この日はモスクワをはじめ、3日に日本対ベルギー戦が行われた人口110万人の大都市ロストフ・ナ・ドヌでも、夜通し興奮したサポーターや市民が街に繰り出して奇跡の勝利に酔っていた。
開催国が地の利を生かして躍進する例といえば、2002年の日韓W杯のときの韓国のベスト4が鮮烈な印象を残した。ロシアの次の相手は、クロアチア(同20位)だ。勝敗の予想はつかないが、接戦の好ゲームになることは間違いないだろう。
一方で、やっかいな問題が浮上している。ロシアの思わぬ活躍が「“眠れるライオン”を叩き起こしたのではないか」というのだ。ヨーロッパでは、ロシアはサッカーの実力以上にフーリガンの狂暴ぶりで名を馳せている。1次リーグでは鳴りを潜めていたが、今後は「フィルマ」と呼ばれるロシアの武闘派フーリガンと相手国サポーターおよびロシアの治安当局との攻防も目が離せない状況になりそうだ。
イングランド戦が実現なら波乱の予感?
ロストフ・ナ・ドヌのホテルのベテラン女性スタッフが、ロシアがスペインを破ったことに狂乱する男たちを見ながら、ふと漏らした。
「W杯でお客さんが来てくれるのはうれしいんだけど、一番の心配はこれ。男たちは見境がなくなるのよ。ロシアの活躍は歓迎だけど、痛し痒しね」
どちらかといえば、ロシア社会におけるサッカーは「信用されていないスポーツ」のようだ。試合がある日は子どもをスタジアムに近づかせないようにする親も多いという。ロシアで人気のスポーツは、氷上のアイスホッケーやフィギュアスケートだ。
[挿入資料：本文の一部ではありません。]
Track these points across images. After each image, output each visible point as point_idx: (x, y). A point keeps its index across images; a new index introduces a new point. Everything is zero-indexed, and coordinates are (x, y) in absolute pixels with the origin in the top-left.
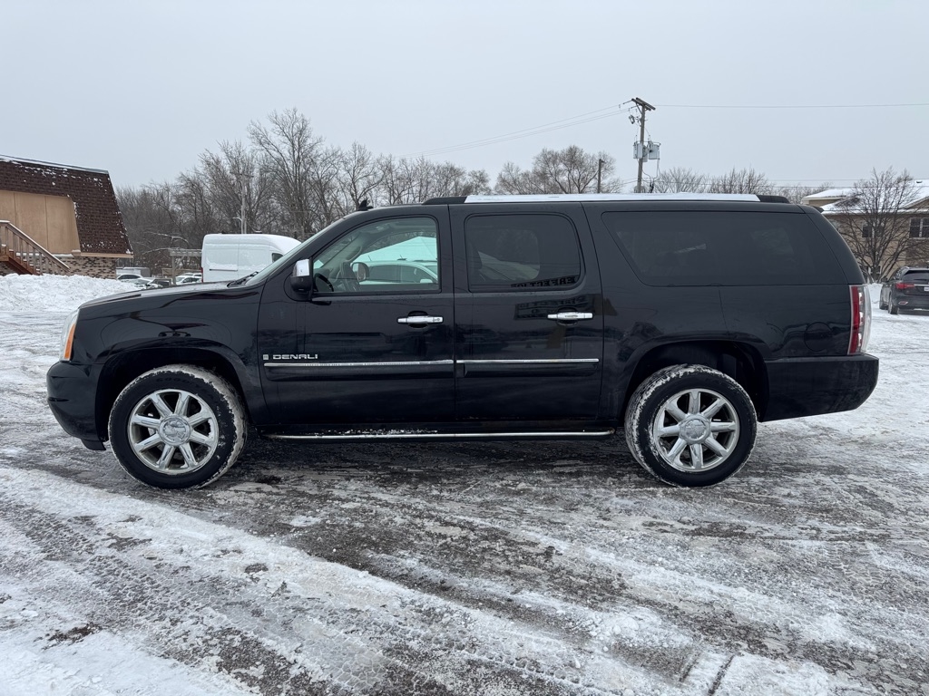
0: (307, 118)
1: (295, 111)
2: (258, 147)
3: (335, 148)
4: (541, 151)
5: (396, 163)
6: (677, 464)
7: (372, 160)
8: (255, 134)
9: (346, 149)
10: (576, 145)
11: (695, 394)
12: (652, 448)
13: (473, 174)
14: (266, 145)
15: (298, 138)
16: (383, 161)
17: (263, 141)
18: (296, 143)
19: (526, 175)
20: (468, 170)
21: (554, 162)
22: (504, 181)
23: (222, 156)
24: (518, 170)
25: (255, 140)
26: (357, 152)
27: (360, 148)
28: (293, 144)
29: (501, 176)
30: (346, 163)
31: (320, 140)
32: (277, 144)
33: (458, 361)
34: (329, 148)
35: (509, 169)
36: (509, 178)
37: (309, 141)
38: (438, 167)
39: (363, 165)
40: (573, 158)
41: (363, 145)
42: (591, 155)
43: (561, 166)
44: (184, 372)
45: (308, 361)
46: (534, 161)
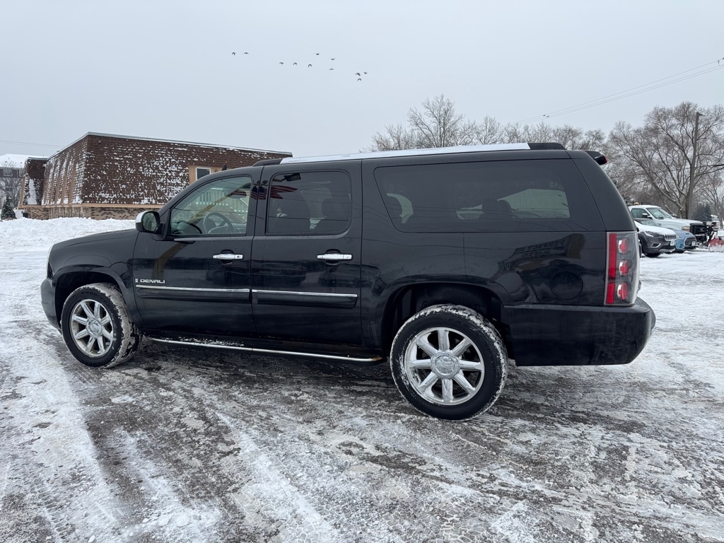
0: (451, 101)
1: (442, 97)
2: (415, 127)
3: (472, 122)
4: (653, 109)
5: (521, 130)
6: (428, 395)
7: (501, 128)
8: (413, 117)
9: (480, 122)
10: (690, 101)
11: (443, 332)
12: (403, 378)
13: (590, 134)
14: (420, 126)
15: (444, 118)
16: (510, 129)
17: (418, 122)
18: (442, 121)
19: (638, 131)
20: (585, 130)
21: (665, 119)
22: (614, 137)
23: (388, 136)
24: (629, 127)
25: (413, 123)
26: (488, 124)
27: (491, 121)
28: (440, 122)
29: (612, 133)
30: (478, 133)
31: (461, 118)
32: (428, 123)
33: (253, 291)
34: (467, 123)
35: (620, 126)
36: (619, 135)
37: (452, 119)
38: (558, 130)
39: (493, 134)
40: (686, 113)
41: (493, 118)
42: (706, 109)
43: (674, 121)
44: (96, 288)
45: (159, 285)
46: (646, 118)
サッカー場も多目的コート兼用が多く、バスケットボールなどを含めて冬場の利用が主目的だ。相対的に見てロシア内では地位の低いサッカーだが、人気がないわけではない。プロリーグのファンは多いし、ほとんどの人がスタジアムでの観戦経験がある。
ロシアのチームの人気ベスト3は、本田圭佑選手が所属したことがあるPFC CSKAモスクワ、FCスパルタク・モスクワ、FCディナモ・モスクワだ。しかし、UEFA欧州選手権(EURO)などでもあまり活躍できていない。にもかかわらず、熱狂的なファンが多いという事実が興味深い。
ロシアでは17年6~7月にFIFAコンフェデレーションズカップが開かれたが、その際にロシアのフーリガンはこう宣言していた。
「W杯は俺たちにとって最高のフェスティバル。おおいに暴れまくってやるぜ」
「堂々と戦ってやろうじゃないか。どんな戦いにも応じてやるぜ」
こうした声がメディアを通じて堂々と伝えられるところにも、ロシアにおけるフーリガンの“歴史”が垣間見える。また、こんな声もあった。
「何がなんでもイングランドの奴らは叩きのめしてやる。楽しみだぜ」
当時は、まだW杯の組み合わせも決まっていない時点での“ホラ”にすぎなかったため、問題視されることはなかった。しかし、スペイン戦の勝利によって、にわかに状況が変わりつつある。